Comparisons of the fragility curves in terms of the pier are presented in Figure 10. In the range of PGA < 0.15 g, the aqueduct is most likely to be in an intact or slight damage state. In the PGA range of 0.15–0.2g, the aqueduct is most likely to be in a state of slight damage or complete damage, while when the PGA range exceeds 0.2 g, the probability of complete damage is more than 50% and increasing rapidly.

As observed from Figure 11, the aqueduct at present is vulnerable. Seismic rehabilitation is necessary under the current circumstances, and the seismic vulnerability of the water stop is not as significant as the pier. However, the seismic vulnerability of the water stop may be influenced by the performance of the pier and the height difference between adjacent piers.

7. Conclusions

This paper presents a seismic fragility evaluation of an old aqueduct considering leakage risk. Based on the Hua Shigou aqueduct in Ningxia Province, the numerical analysis for risk evaluation was evolved from a probabilistic model, and specific water stop damage states were proposed. By a cluster of IDA, the seismic fragility of the old aqueduct was obtained. The conclusions below are drawn:

• An analytical model incorporating water variant, concrete strength, and bearing performance degradation is proposed, in which a water stop is considered a nonlinear gap element. This analytical model can be largely used for the vulnerability analysis of general aqueducts.
• The damage state of the rubber water stop is proposed based on the rubber pad theory. The damage limit state of the water stop is defined by the tangent of the shear angle. In the range of tanγ < 0.5, the damage status is defined as intact; in the range of 0.5–1, the damage status is defined as slight damage; in the range of 1–2, the damage status is defined as moderate damage; in the range of 2–3, the damage status is defined as extensive damage; and when tanγ exceeds 3, the damage status is defined as complete damage.
• With the increase in ground motion, the probability of the water stop’s leakage risk is significantly increased.
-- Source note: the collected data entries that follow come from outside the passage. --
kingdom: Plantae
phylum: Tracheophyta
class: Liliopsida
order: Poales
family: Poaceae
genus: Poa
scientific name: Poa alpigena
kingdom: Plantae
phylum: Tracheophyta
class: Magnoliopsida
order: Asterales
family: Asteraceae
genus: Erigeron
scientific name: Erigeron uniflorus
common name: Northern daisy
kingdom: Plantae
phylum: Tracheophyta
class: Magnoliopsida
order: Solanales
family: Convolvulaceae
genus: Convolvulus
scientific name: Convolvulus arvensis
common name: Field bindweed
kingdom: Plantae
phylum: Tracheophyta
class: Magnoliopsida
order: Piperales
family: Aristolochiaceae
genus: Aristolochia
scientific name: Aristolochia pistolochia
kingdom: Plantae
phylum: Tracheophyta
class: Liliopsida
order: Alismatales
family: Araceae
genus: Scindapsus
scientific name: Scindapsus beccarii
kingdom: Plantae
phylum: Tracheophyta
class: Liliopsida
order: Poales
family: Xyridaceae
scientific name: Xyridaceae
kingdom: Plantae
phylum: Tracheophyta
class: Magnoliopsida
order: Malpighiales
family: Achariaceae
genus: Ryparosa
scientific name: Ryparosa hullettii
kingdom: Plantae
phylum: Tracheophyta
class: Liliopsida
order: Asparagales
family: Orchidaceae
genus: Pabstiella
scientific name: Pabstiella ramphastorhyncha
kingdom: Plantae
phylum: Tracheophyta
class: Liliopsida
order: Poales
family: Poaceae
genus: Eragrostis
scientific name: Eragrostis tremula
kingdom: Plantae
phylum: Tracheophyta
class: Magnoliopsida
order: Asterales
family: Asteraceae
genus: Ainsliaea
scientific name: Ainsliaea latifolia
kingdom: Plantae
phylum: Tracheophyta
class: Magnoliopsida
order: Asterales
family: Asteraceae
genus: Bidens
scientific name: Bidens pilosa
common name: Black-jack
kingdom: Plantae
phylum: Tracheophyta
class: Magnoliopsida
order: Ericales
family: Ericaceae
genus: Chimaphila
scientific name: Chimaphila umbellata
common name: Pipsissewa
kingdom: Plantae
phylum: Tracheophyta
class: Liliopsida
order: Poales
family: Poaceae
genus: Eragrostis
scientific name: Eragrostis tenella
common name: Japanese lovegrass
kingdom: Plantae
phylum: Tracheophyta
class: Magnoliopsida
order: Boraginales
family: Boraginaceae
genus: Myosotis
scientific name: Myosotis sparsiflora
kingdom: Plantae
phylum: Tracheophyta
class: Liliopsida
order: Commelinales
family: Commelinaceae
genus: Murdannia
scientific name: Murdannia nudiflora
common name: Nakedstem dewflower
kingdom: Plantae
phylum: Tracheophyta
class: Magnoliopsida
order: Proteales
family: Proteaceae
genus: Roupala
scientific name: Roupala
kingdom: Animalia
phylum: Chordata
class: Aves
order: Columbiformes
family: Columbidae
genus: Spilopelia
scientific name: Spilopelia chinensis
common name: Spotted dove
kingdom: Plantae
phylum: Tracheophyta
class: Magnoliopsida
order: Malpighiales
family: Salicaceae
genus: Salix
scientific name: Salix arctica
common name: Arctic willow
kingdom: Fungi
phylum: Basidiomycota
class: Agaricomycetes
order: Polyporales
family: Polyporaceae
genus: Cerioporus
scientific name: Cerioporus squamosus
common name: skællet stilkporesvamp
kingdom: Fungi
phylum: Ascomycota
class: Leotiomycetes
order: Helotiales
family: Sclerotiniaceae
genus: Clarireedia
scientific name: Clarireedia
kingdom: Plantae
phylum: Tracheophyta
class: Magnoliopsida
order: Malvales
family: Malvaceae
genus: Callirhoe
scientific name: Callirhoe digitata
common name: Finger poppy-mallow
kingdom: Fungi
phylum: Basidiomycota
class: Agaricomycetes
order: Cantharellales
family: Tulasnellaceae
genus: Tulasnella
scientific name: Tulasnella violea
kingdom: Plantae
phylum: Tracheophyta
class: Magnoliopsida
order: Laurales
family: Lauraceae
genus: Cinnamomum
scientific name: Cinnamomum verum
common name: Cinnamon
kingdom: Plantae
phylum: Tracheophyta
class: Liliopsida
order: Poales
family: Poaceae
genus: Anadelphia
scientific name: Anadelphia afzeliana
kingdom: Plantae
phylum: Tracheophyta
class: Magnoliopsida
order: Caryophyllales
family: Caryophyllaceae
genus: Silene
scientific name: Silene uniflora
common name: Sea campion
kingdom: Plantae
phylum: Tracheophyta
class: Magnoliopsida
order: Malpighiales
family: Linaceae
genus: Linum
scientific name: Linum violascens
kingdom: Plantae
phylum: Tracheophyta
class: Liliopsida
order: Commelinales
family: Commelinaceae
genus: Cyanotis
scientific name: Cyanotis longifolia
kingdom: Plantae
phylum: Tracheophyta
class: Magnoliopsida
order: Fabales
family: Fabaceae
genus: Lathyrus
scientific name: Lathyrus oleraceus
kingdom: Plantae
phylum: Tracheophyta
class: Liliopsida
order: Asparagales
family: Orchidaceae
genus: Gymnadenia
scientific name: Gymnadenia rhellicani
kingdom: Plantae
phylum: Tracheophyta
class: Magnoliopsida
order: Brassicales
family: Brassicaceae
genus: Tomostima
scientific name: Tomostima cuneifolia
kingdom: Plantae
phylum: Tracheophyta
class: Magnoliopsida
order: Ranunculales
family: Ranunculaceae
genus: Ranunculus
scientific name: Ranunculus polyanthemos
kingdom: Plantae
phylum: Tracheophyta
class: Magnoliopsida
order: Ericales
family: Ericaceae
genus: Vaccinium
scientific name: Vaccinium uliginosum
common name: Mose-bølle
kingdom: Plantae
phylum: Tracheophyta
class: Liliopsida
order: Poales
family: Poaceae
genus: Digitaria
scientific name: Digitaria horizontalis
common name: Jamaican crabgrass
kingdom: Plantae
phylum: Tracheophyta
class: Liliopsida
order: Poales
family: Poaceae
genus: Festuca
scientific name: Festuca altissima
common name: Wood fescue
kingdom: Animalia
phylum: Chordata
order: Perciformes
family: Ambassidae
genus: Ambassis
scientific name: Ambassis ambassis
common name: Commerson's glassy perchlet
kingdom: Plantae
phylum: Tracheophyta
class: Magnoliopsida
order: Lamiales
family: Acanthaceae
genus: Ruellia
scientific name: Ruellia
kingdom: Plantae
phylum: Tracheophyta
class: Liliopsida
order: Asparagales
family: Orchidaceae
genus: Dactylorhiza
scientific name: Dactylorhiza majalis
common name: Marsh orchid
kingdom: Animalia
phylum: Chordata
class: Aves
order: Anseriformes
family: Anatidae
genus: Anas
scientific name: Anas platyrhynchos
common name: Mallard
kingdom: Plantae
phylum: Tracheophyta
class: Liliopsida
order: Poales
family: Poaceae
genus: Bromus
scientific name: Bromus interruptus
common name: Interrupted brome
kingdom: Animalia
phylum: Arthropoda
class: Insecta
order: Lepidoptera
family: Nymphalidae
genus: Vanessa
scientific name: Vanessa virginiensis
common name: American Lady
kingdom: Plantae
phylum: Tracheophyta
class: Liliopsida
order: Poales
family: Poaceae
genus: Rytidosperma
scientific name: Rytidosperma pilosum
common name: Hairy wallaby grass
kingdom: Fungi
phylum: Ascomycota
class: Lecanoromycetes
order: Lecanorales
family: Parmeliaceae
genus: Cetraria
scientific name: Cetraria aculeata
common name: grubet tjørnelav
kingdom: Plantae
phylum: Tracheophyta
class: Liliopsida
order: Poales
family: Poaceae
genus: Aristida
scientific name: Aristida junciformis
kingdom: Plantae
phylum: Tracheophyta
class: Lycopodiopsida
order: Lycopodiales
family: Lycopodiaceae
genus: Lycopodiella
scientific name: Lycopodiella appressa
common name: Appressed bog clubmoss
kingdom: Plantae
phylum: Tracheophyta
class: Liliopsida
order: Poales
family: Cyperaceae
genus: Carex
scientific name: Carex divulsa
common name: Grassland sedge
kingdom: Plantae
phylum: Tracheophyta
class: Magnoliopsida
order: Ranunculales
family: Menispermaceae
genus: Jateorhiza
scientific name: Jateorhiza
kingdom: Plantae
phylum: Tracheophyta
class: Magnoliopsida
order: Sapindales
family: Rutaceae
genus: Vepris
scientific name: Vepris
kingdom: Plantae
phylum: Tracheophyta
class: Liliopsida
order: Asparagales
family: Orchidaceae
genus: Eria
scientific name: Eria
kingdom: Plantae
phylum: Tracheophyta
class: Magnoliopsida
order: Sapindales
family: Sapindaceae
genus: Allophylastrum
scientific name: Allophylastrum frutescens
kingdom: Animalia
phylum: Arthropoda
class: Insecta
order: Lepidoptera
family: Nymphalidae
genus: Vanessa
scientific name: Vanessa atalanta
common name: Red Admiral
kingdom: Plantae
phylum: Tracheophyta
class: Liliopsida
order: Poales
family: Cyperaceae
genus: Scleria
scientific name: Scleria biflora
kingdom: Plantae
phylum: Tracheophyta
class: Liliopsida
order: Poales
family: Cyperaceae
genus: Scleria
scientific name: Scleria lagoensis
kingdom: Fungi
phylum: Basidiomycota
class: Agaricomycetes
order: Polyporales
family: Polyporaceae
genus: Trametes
However, the water stop has better ductility compared with the pier according to the vulnerability curve shown in Figure 11. It is necessary to evaluate the seismic fragility of old aqueducts with long service history, and seismic rehabilitation could be needed for these aqueducts based on the vulnerability curve.

The effect of the height difference between adjacent piers and the local damage of prestressed concrete superstructures under fluid–structure coupling will be studied in future work.